Public sector banks (PSBs) in India are set to achieve their highest-ever profits in the financial year 2024-25 (FY25). According to sources, the combined net profit of PSBs is expected to reach ₹1.75-1.80 lakh crore, reflecting a 25% increase compared to the previous year.
Strong Performance in the First Half of FY25
During the first half of FY25, PSBs have already earned approximately ₹86,000 crore in profits. This growth continues the strong financial performance seen in the previous financial year.
In FY2023-24, public sector banks recorded an all-time high net profit of ₹1.41 lakh crore, a 34% increase from ₹1.05 lakh crore in FY2022-23.
Challenges Ahead in FY26
Despite this strong performance, analysts warn that PSBs may face challenges in FY26 due to factors such as:
- Margin Pressure: Interest rate fluctuations may impact net interest margins.
- CASA Deposits Decline: A shift in deposit patterns could affect low-cost funds.
- Credit Growth Slowdown: Economic conditions may impact lending activities.
Declining Non-Performing Assets (NPA)
The financial health of PSBs has significantly improved over the years. Gross Non-Performing Assets (GNPA) have declined to 3.12% as of September 2024, compared to a peak of 14.58% in March 2018. This reduction reflects better asset quality and improved recovery mechanisms.

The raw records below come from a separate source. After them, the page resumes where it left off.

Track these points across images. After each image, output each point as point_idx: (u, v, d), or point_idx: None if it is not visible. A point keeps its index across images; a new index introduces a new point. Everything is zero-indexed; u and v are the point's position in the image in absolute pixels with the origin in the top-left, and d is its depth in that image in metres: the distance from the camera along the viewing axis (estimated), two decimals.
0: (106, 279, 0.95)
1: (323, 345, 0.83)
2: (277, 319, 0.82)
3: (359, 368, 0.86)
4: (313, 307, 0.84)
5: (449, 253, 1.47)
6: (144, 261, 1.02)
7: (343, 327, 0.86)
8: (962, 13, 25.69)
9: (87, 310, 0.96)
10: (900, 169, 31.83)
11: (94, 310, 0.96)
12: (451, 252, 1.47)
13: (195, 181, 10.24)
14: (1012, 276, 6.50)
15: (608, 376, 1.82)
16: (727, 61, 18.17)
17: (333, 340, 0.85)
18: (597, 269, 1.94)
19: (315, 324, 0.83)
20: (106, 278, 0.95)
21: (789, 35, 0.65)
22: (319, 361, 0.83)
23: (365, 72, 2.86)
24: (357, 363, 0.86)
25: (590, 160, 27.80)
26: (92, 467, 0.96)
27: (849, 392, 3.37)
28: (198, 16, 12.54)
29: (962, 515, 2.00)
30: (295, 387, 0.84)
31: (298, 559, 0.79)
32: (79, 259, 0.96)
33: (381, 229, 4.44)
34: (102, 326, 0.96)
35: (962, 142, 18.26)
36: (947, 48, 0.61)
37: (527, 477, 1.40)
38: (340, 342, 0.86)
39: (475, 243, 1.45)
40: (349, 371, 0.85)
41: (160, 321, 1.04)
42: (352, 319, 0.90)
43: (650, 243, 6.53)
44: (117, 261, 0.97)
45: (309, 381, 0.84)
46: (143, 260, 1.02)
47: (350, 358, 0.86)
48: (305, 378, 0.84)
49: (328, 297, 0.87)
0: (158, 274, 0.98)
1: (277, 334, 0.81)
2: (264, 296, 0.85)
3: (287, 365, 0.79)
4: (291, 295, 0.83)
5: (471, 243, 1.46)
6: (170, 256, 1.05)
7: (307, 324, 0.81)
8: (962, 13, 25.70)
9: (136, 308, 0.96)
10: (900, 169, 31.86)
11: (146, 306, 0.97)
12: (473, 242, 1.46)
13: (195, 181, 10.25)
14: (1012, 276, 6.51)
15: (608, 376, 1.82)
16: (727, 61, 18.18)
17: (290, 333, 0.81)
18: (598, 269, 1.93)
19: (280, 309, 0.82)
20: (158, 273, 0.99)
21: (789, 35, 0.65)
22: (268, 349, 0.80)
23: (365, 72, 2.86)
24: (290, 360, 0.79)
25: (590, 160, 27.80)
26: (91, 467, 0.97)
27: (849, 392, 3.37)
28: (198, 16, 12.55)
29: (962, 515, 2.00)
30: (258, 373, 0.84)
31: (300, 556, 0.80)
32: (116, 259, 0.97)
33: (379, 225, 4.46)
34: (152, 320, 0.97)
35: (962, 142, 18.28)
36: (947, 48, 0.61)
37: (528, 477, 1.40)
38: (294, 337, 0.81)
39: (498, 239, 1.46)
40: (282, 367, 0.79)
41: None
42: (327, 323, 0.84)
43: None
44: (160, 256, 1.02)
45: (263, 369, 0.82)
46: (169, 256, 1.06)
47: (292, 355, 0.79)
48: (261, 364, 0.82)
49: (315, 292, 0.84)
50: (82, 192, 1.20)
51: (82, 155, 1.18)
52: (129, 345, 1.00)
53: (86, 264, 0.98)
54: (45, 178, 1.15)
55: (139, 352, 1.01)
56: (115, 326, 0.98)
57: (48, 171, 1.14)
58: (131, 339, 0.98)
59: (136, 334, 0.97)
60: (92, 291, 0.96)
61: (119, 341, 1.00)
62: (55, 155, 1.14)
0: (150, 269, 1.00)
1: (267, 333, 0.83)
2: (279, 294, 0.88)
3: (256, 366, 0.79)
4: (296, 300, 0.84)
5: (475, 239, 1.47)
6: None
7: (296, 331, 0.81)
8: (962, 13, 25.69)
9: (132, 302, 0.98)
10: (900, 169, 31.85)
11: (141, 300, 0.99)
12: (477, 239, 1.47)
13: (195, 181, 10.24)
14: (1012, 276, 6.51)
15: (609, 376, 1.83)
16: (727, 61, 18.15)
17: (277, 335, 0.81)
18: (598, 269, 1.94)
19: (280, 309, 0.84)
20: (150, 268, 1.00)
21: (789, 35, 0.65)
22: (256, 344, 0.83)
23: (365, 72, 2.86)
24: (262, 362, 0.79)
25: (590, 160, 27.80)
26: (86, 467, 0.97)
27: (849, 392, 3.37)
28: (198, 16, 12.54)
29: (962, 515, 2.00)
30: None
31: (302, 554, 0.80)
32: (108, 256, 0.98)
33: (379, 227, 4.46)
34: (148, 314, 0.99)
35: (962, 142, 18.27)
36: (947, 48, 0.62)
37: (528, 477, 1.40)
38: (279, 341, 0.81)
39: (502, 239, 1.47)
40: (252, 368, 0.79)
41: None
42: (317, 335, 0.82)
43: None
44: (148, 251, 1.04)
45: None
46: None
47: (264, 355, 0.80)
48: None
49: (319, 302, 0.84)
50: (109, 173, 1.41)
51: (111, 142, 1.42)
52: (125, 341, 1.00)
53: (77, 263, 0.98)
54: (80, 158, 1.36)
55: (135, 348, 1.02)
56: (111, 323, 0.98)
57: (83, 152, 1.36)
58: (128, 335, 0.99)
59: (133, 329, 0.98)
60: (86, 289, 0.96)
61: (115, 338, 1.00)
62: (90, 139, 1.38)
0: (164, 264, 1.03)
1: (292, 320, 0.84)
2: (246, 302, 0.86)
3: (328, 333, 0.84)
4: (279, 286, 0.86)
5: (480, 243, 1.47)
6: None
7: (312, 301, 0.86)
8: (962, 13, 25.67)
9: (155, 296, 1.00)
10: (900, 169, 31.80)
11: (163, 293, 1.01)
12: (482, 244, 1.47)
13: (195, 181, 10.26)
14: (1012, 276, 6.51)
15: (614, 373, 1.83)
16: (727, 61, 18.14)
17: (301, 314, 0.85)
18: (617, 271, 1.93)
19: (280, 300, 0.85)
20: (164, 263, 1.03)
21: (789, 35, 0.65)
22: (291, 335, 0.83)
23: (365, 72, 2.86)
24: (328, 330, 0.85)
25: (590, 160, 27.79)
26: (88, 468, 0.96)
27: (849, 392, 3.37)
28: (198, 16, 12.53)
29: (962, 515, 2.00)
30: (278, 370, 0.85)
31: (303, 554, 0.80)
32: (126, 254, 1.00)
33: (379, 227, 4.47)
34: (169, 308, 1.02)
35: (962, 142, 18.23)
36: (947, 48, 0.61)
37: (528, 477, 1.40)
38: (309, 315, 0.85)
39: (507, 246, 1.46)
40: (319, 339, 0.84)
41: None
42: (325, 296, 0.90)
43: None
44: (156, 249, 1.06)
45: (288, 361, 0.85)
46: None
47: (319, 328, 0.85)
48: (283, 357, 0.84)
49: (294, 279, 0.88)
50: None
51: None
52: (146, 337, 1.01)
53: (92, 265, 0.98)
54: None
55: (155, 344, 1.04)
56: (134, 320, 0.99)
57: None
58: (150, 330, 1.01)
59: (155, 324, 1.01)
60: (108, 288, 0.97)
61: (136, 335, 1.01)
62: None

Government’s 4R Strategy Strengthens PSBs
The improvement in financial stability can be attributed to the Indian government’s 4R strategy:
- Recognition – Identifying and addressing stressed assets.
- Resolution – Implementing measures to resolve bad loans.
- Recapitalisation – Injecting funds to strengthen PSBs’ capital base.
- Reforms – Introducing policy changes to improve banking governance.
Stronger Capital Position
The capital adequacy of public sector banks has also improved significantly. The Capital to Risk-Weighted Assets Ratio (CRAR) has increased by 393 basis points, reaching 15.43% in September 2024, compared to March 2015.